> [WORK REQUEST]:
Every single record below is to be reproduced exactly.

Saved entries
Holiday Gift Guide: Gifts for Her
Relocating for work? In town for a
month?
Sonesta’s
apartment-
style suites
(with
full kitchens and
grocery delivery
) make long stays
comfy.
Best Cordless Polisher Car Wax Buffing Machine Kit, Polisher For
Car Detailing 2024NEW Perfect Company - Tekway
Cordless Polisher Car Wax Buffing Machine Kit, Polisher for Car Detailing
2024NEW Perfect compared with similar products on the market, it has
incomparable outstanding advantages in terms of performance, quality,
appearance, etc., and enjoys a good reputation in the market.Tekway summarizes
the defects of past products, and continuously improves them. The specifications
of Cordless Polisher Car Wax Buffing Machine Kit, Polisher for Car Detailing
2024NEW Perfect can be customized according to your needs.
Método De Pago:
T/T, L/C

> [EXPECTED ANSWER]:
Holiday Gift Guide: Gifts for Her
Relocating for work? In town for a
month?
Sonesta’s
apartment-
style suites
(with
full kitchens and
grocery delivery
) make long stays
comfy.
Best Cordless Polisher Car Wax Buffing Machine Kit, Polisher For
Car Detailing 2024NEW Perfect Company - Tekway
Cordless Polisher Car Wax Buffing Machine Kit, Polisher for Car Detailing
2024NEW Perfect compared with similar products on the market, it has
incomparable outstanding advantages in terms of performance, quality,
appearance, etc., and enjoys a good reputation in the market.Tekway summarizes
the defects of past products, and continuously improves them. The specifications
of Cordless Polisher Car Wax Buffing Machine Kit, Polisher for Car Detailing
2024NEW Perfect can be customized according to your needs.
Método De Pago:
T/T, L/C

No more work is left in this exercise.